Wednesday, May 7, 2014

Frugal Tips for Financial Security

Several years ago The Chicago Tribune carried an article written by Gregory Karp regarding how the Amish were able to withstand the recession so much easier than the rest of us.  Gregory interviewed Lorilee Craker, author of Money Secrets of the Amish: Finding True Abundance in Simplicity, Sharing and Saving for tips as well as Erik Wesner, founder of and author of Success Made Simple: An Inside Look at Why Amish Businesses Thrive, who agreed that the Amish weren't hurting financially as much as average Americans.  Financial security is a wonderful gift to give to yourself, your spouse, and your children.  Being more frugal and living a more simple life with fewer possessions is a good start to financial security.

"Use it up, wear it out, make do or do without." Craker heard this rhyming adage repeated among the Amish. It describes their reluctance to replace anything before it's fully used. And when it seems kaput, they look for ways to fix it or repurpose it. That's very different than the way many Americans live.

"We live in a throw-away culture," Craker said. "We don't make do with what we have."

Ways to translate that into practical advice are to take time to "shop" in your own closet and pantry to use clothes and food you already have before buying more, she said. Look for ways to fix rather than replace.

"They keep their money as long as possible, and they almost do it with glee," Craker said. "It's definitely a different mindset."

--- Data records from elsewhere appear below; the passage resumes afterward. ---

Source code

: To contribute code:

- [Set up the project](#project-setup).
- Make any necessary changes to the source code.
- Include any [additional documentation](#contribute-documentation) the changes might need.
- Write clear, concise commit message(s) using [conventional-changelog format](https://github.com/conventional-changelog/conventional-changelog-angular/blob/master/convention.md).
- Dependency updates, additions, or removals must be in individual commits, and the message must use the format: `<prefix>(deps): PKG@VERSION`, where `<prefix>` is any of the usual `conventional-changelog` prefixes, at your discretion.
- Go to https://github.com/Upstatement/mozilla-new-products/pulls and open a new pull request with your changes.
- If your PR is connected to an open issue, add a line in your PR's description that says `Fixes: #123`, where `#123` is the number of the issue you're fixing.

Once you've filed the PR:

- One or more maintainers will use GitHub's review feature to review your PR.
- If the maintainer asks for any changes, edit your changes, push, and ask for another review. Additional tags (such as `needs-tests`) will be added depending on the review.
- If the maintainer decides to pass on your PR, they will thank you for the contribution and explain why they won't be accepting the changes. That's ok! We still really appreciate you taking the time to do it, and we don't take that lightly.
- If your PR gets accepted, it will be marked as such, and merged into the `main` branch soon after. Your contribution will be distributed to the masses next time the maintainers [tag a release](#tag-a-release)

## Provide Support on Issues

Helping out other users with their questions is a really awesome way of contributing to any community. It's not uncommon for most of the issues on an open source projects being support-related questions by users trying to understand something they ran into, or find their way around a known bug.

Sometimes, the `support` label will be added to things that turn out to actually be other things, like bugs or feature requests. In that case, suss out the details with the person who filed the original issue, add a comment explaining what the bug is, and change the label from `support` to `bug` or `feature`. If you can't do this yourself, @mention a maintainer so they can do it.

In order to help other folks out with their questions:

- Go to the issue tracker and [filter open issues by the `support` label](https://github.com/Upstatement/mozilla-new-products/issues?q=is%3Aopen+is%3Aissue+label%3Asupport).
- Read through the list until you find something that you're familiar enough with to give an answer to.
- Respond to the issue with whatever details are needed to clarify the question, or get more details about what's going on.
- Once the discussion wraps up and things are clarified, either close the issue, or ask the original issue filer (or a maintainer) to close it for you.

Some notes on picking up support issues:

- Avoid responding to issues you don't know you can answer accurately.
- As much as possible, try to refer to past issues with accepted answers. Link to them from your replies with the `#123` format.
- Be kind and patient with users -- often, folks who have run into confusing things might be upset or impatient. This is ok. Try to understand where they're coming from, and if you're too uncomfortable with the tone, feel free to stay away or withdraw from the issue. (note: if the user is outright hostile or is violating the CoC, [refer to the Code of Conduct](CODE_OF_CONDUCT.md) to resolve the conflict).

The Amish mindset also happens to be friendly to the environment. "The Amish are incredibly green, but they are inadvertently green," Craker said.

"Don't work for a dead horse." The idea is you don't want to buy a horse on long-term credit because you could be working to pay it off long after the horse is dead. The Amish are fond of this philosophy, attributed to P.T. Barnum of circus fame.

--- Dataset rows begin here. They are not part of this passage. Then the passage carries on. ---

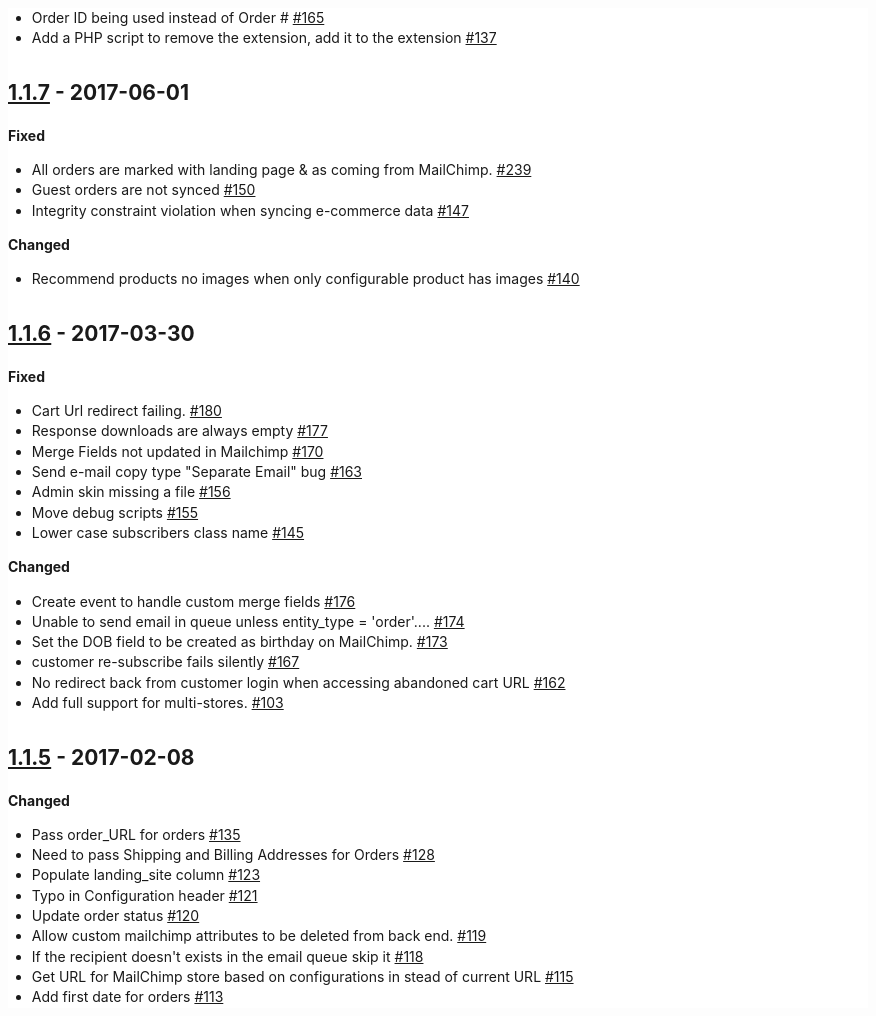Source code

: - Order ID being used instead of Order # [\#165](https://github.com/mailchimp/mc-magento/issues/165)
- Add a PHP script to remove the extension, add it to the extension [\#137](https://github.com/mailchimp/mc-magento/issues/137)

## [1.1.7](https://github.com/mailchimp/mc-magento/releases/tag/1.1.7) - 2017-06-01
**Fixed**
- All orders are marked with landing page & as coming from MailChimp. [\#239](https://github.com/mailchimp/mc-magento/issues/239)
- Guest orders are not synced [\#150](https://github.com/mailchimp/mc-magento/issues/150)
- Integrity constraint violation when syncing e-commerce data [\#147](https://github.com/mailchimp/mc-magento/issues/147)

**Changed**
- Recommend products no images when only configurable product has images [\#140](https://github.com/mailchimp/mc-magento/issues/140)

## [1.1.6](https://github.com/mailchimp/mc-magento/releases/tag/1.1.6) - 2017-03-30
**Fixed**
- Cart Url redirect failing. [\#180](https://github.com/mailchimp/mc-magento/issues/180)
- Response downloads are always empty [\#177](https://github.com/mailchimp/mc-magento/issues/177)
- Merge Fields not updated in Mailchimp [\#170](https://github.com/mailchimp/mc-magento/issues/170)
- Send e-mail copy type "Separate Email" bug [\#163](https://github.com/mailchimp/mc-magento/issues/163)
- Admin skin missing a file [\#156](https://github.com/mailchimp/mc-magento/issues/156)
- Move debug scripts [\#155](https://github.com/mailchimp/mc-magento/issues/155)
- Lower case subscribers class name [\#145](https://github.com/mailchimp/mc-magento/issues/145)

**Changed**
- Create event to handle custom merge fields [\#176](https://github.com/mailchimp/mc-magento/issues/176)
- Unable to send email in queue unless entity_type = 'order'.... [\#174](https://github.com/mailchimp/mc-magento/issues/174)
- Set the DOB field to be created as birthday on MailChimp. [\#173](https://github.com/mailchimp/mc-magento/issues/173)
- customer re-subscribe fails silently [\#167](https://github.com/mailchimp/mc-magento/issues/167)
- No redirect back from customer login when accessing abandoned cart URL [\#162](https://github.com/mailchimp/mc-magento/issues/162)
- Add full support for multi-stores. [\#103](https://github.com/mailchimp/mc-magento/issues/103)

## [1.1.5](https://github.com/mailchimp/mc-magento/releases/tag/1.1.5) - 2017-02-08
**Changed**
- Pass order_URL for orders [\#135](https://github.com/mailchimp/mc-magento/issues/135)
- Need to pass Shipping and Billing Addresses for Orders [\#128](https://github.com/mailchimp/mc-magento/issues/128)
- Populate landing_site column [\#123](https://github.com/mailchimp/mc-magento/issues/123)
- Typo in Configuration header [\#121](https://github.com/mailchimp/mc-magento/issues/121)
- Update order status [\#120](https://github.com/mailchimp/mc-magento/issues/120)
- Allow custom mailchimp attributes to be deleted from back end. [\#119](https://github.com/mailchimp/mc-magento/issues/119)
- If the recipient doesn't exists in the email queue skip it [\#118](https://github.com/mailchimp/mc-magento/issues/118)
- Get URL for MailChimp store based on configurations in stead of current URL [\#115](https://github.com/mailchimp/mc-magento/issues/115)
- Add first date for orders [\#113](https://github.com/mailchimp/mc-magento/issues/113)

"They're terrified of debt," Craker said. "They would never go to the store and say, 'I really want this new thing, and it's the end of month, and I don't have money, so I'll just put it on a credit card.' It would make them sick."

Some Amish do have credit cards, but cards are mostly used for business expenses, and the vast majority are paid off in full every month, Wesner said.

"The idea that you pay on time and pay your debts is viewed as the morally right thing to do," he said.

The only household debt common among the Amish is a mortgage, taken to buy a home or farm, often with a very large down payment, he said.

"It's a live-within-your-means mindset," he said.

"More is caught than taught." That's what one Amish father of nine told Craker when she asked about how the Amish teach their children about frugality.

"The Amish don't have a session where they say, 'We have to teach little Jakob about being frugal,'" Wesner said. "It's absorbed by being in the culture. Kids know that they have to share. They have to make do with what they have."

Parents start savings accounts for children from an early age. Entertainment is usually simple, perhaps a board game or cards with the family in the evening.

"Simpler often translates to cheaper," Wesner said.

Craker asked several Amish people what they indulge in. Many said ice cream, another said salad dressing, and another confided she coveted but seldom ate Ritz crackers. Those are quite different pleasures than taking joy in a sports car, 50-inch TV set or granite kitchen countertops. Of course, finding contentment in simpler things is easier in a simple society. Amish aren't bombarded with marketing messages from television, glossy publications and website ads.
That lesson might be to create an atmosphere in your home where simplicity and frugality are the norm.

"You don't have to buy something new to buy something good." This was another refrain Craker heard from her Amish interviewees. The Amish make secondhand their first choice.
"They would never dream of paying full retail price," she said.

They like garage sales, thrift stores and estate sales.

"They're definitely looking for deals," Wesner said. "They have no problem buying used as long as it gets the job done.”

Find your inner "feinschmecker." Loosely translated, "feinschmecker" refers to an Amish foodie, someone who knows what good food is.

"They love good, natural, wholesome food, and they eat a lot of it," Craker said. "They eat like royalty."

They're not eating the types of processed foods found in the supermarket but fresh-from-the-farm food. For the non-Amish, shopping for in-season produce at a farmers market would be one way to eat better food and potentially save money.  Craker took it a step further by cow-pooling. She bought part of a grass-fed cow from a local farmer, gaining rights to 72 pounds of meat made into ground beef, roasts and steaks — beef at a low $2.10 per pound.
"I can't put a cow in my garage, but I did the next-best thing," she said. "Everything is cheaper when you cut out the middleman."
Failing that, cooking more at home instead of dining out can be a step in the direction of becoming a feinschmecker.

Getting value. "I've seen Amish pay over $100 for a hammer," Wesner said, "but that's a hammer that over the long run will help him get the job done better. And it will probably be cheaper in the long run. It's not that they're totally cheap on everything. They appreciate value."

Get a goal. The Amish don't save money just for savings' sake. They're focused on the long haul.

"It's a goal-oriented mindset," Wesner said. "They use money for a down payment on a home when they get married. That's pretty important to them."

Saving is easier when you have a clear reason for doing it.

"There are ways to get what you want for way less," Craker said. "And that's the Amish way."